ZeRO++: Extremely Efficient Collective Communication for Giant Model Training (2306.10209v1)

Published 16 Jun 2023 in cs.DC, cs.AI, cs.LG, and cs.PF

Abstract: Zero Redundancy Optimizer (ZeRO) has been used to train a wide range of LLMs on massive GPUs clusters due to its ease of use, efficiency, and good scalability. However, when training on low-bandwidth clusters, or at scale which forces batch size per GPU to be small, ZeRO's effective throughput is limited because of high communication volume from gathering weights in forward pass, backward pass, and averaging gradients. This paper introduces three communication volume reduction techniques, which we collectively refer to as ZeRO++, targeting each of the communication collectives in ZeRO. First is block-quantization based all-gather. Second is data remapping that trades-off communication for more memory. Third is a novel all-to-all based quantized gradient averaging paradigm as replacement of reduce-scatter collective, which preserves accuracy despite communicating low precision data. Collectively, ZeRO++ reduces communication volume of ZeRO by 4x, enabling up to 2.16x better throughput at 384 GPU scale.

PDF HTML Abstract

ZeRO++: Extremely Efficient Collective Communication for Giant Model Training

The paper "ZeRO++: Extremely Efficient Collective Communication for Giant Model Training" presents enhancements to the ZeRO optimizer aimed at improving the training efficiency of LLMs on GPU clusters. The innovations introduced are critical given the increased communication bottlenecks encountered when scaling model training across diverse and large-scale distributed systems.

Core Contributions

The authors introduce ZeRO++, a set of communication volume reduction techniques designed to optimize ZeRO’s performance, particularly in resource-constrained environments.
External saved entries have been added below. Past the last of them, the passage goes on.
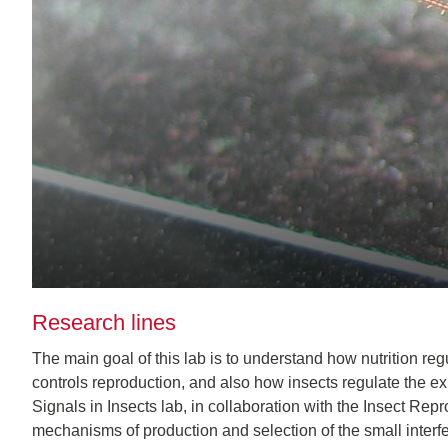
Research lines
The main goal of this lab is to understand how nutrition reg
controls reproduction, and also how insects regulate the expre
Signals in Insects lab, in collaboration with the Insect Re
mechanisms of production and selection of the small inter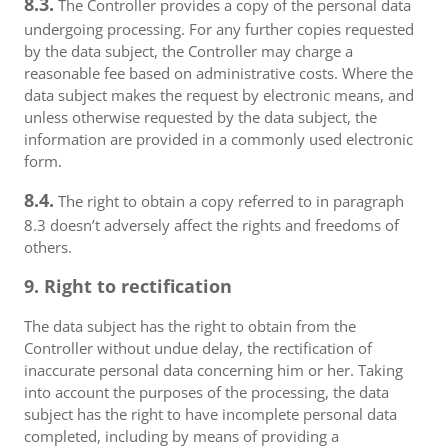
8.3.
The Controller provides a copy of the personal data
undergoing processing. For any further copies requested
by the data subject, the Controller may charge a
reasonable fee based on administrative costs. Where the
data subject makes the request by electronic means, and
unless otherwise requested by the data subject, the
information are provided in a commonly used electronic
form.
8.4.
The right to obtain a copy referred to in paragraph
8.3 doesn’t adversely affect the rights and freedoms of
others.
9. Right to rectification
The data subject has the right to obtain from the
Controller without undue delay, the rectification of
inaccurate personal data concerning him or her. Taking
into account the purposes of the processing, the data
subject has the right to have incomplete personal data
completed, including by means of providing a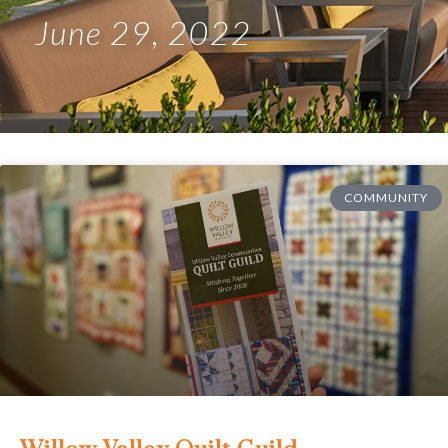
June 29, 2022
COMMUNITY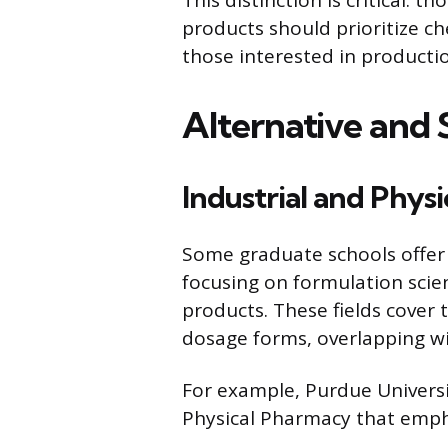
products should prioritize c
those interested in producti
Alternative and S
Industrial and Phys
Some graduate schools offer 
focusing on formulation scie
products. These fields cover 
dosage forms, overlapping wi
For example, Purdue Universi
Physical Pharmacy that emph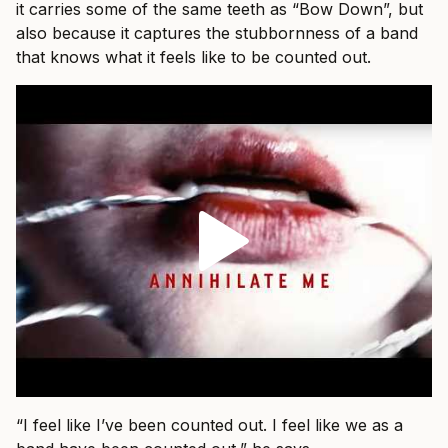
it carries some of the same teeth as “Bow Down”, but
also because it captures the stubbornness of a band
that knows what it feels like to be counted out.
“I feel like I’ve been counted out. I feel like we as a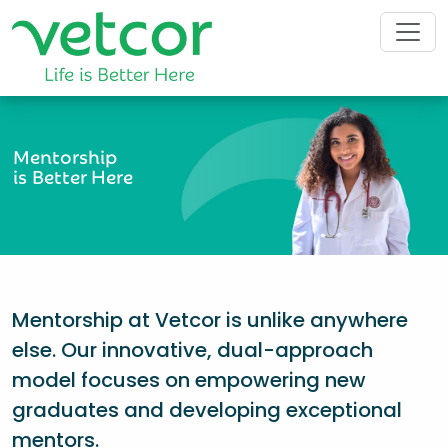
Mentorship
is Better Here
Mentorship at Vetcor is unlike anywhere
else. Our innovative, dual-approach
model focuses on empowering new
graduates and developing exceptional
mentors.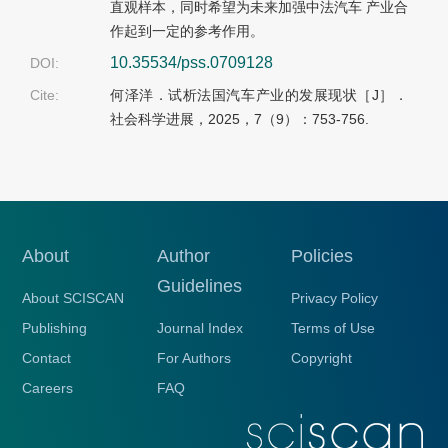
直观样本，同时希望为未来加强中法汽车 产业合
作起到一定的参考作用。
10.35534/pss.0709128
DOI:
Cite:
何泽洋．试析法国汽车产业的发展现状［J］．
社会科学进展，2025，7（9）：753-756.
About
Author
Policies
Guidelines
About SCISCAN
Privacy Policy
Publishing
Journal Index
Terms of Use
Contact
For Authors
Copyright
Careers
FAQ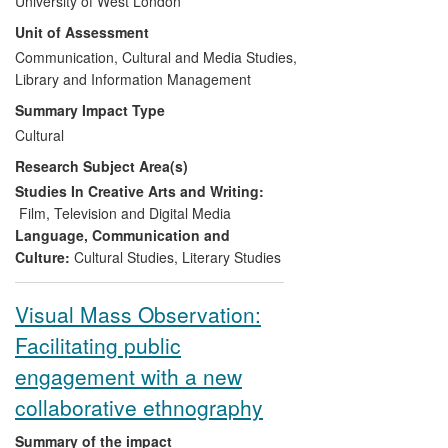
University of West London
interrogated cultural values (specific to a
Unit of Assessment
Latin American context) enriched the
imaginations of those who have viewed
Communication, Cultural and Media Studies,
his films; enhanced sensibilities with
Library and Information Management
regard to the cultural themes they
Summary Impact Type
explore; and extended the range and
Cultural
improved the quality of evidence,
Research Subject Area(s)
argument and expression to enhance
public understanding of Venezuelan and
Studies In Creative Arts and Writing:
more broadly Latin American cultural and
Film, Television and Digital Media
political memory.
Language, Communication and
Culture:
Cultural Studies
,
Literary Studies
Visual Mass Observation:
Facilitating public
engagement with a new
collaborative ethnography
Summary of the impact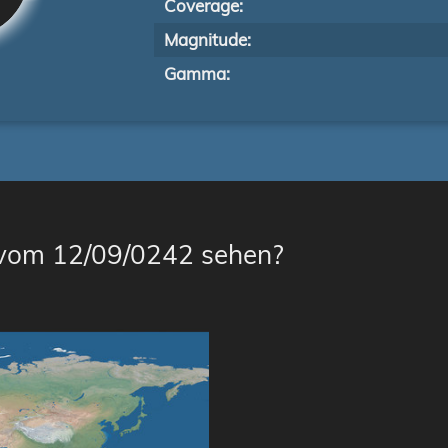
Coverage:
Magnitude:
Gamma:
 vom 12/09/0242 sehen?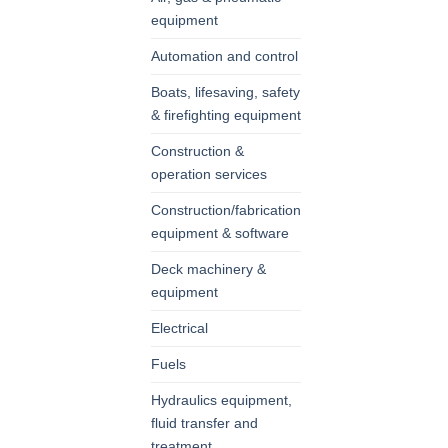
equipment
Automation and control
Boats, lifesaving, safety
& firefighting equipment
Construction &
operation services
Construction/fabrication
equipment & software
Deck machinery &
equipment
Electrical
Fuels
Hydraulics equipment,
fluid transfer and
treatment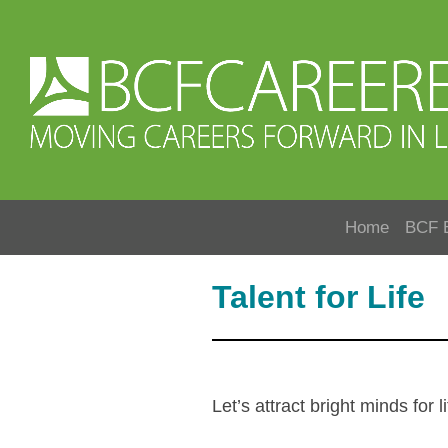
Home
BCF 
Talent for Life
Let’s attract bright minds fo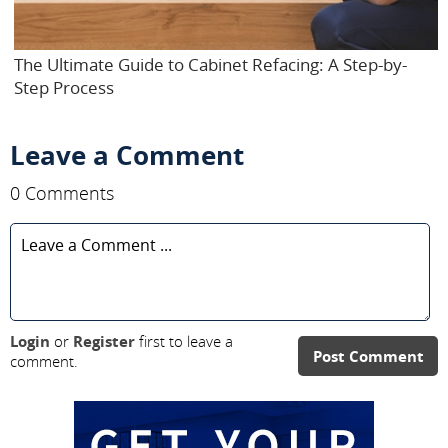
The Ultimate Guide to Cabinet Refacing: A Step-by-
Step Process
Leave a Comment
0 Comments
Login
or
Register
first to leave a
Post Comment
comment.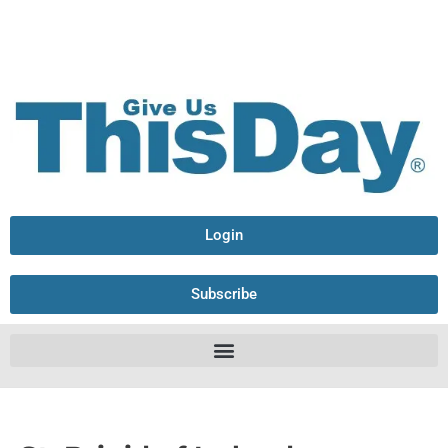
Login
Subscribe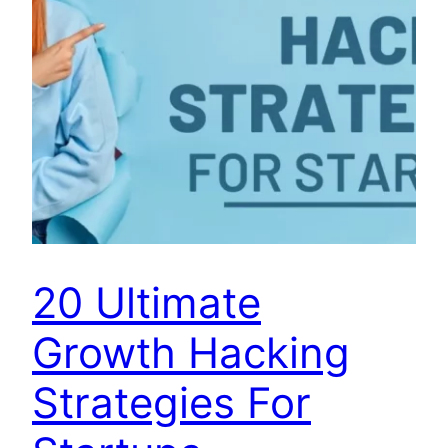
20 Ultimate
Growth Hacking
Strategies For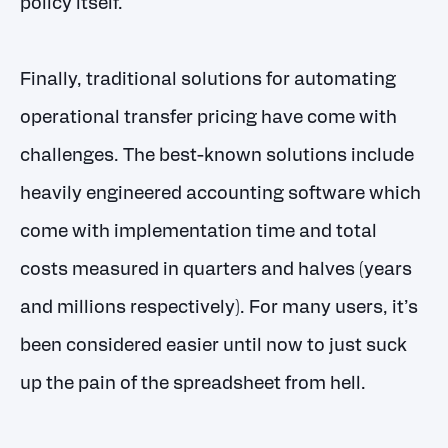
policy itself.
Finally, traditional solutions for automating
operational transfer pricing have come with
challenges. The best-known solutions include
heavily engineered accounting software which
come with implementation time and total
costs measured in quarters and halves (years
and millions respectively). For many users, it’s
been considered easier until now to just suck
up the pain of the spreadsheet from hell.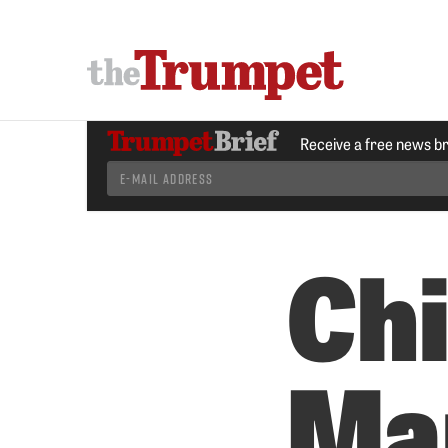
Receive a free news b
Chi
Ma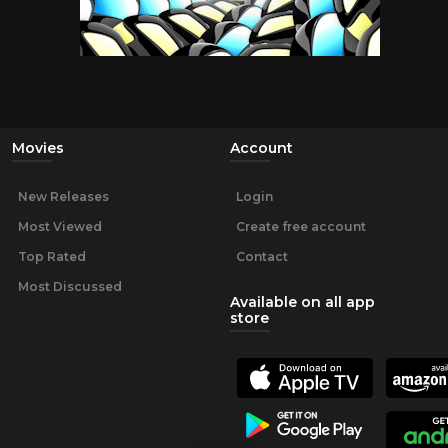
Movies
Account
New Releases
Login
Most Viewed
Create free account
Top Rated
Contact
Most Discussed
Available on all app
store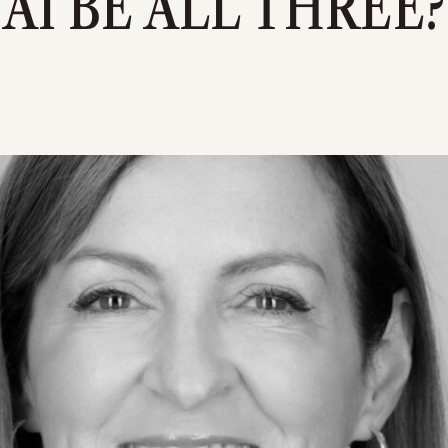
AI BE ALL THREE?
The three main strategies are:

Quantized Weight Communication for ZeRO (qwZ): By quantizing model weights to INT8 during the forward pass all-gather operation, communication volume is halved. Utilizing block-based quantization ensures minimal precision loss, making it feasible to maintain training accuracy.
Hierarchical Partitioning for ZeRO (hpZ): This involves a secondary partitioning of FP16 weights within compute nodes to eliminate cross-node communication during backward all-gather. It results in significant communication efficiency by utilizing high-bandwidth intra-node links.
Quantized Gradient Communication for ZeRO (qgZ): A novel all-to-all quantized gradient averaging paradigm replaces the traditional reduce-scatter collective. The quantized data (INT4) is communicated and then expanded back to full precision before reduction, reducing the inter-node communication volume considerably without degrading precision.

Performance and Implications

ZeRO++ achieves a 4x reduction in communication volume compared to the baseline ZeRO, which translates into up to 2.16x efficiency improvement at a 384 GPU scale. This optimization is crucial for maintaining high throughput and performance, especially in low-bandwidth settings typical of many cloud environments.

These improvements extend ZeRO’s applicability, potentially democratizing access to efficiently train massive models by lowering the hardware bandwidth requirements. This accessibility is particularly beneficial for organizations with limited computational infrastructure.

Future Directions

The techniques introduced in ZeRO++ could lay the groundwork for further innovations in distributed training strategies. Future research could explore finer granularity in quantization, adaptive communication strategies based on real-time bandwidth availability, and integration with other optimizations like gradient sparsification. Further, as hardware configurations continue to evolve, adaptation of these techniques could help maximize the utilization of emerging interconnect technologies.

Conclusion

ZeRO++ represents a significant advancement in optimizing communication for large-scale model training. By making distributed training more bandwidth efficient, it addresses critical scalability challenges. This makes large model training more accessible, aligning well with the broader goals of scaling AI solutions effectively and efficiently.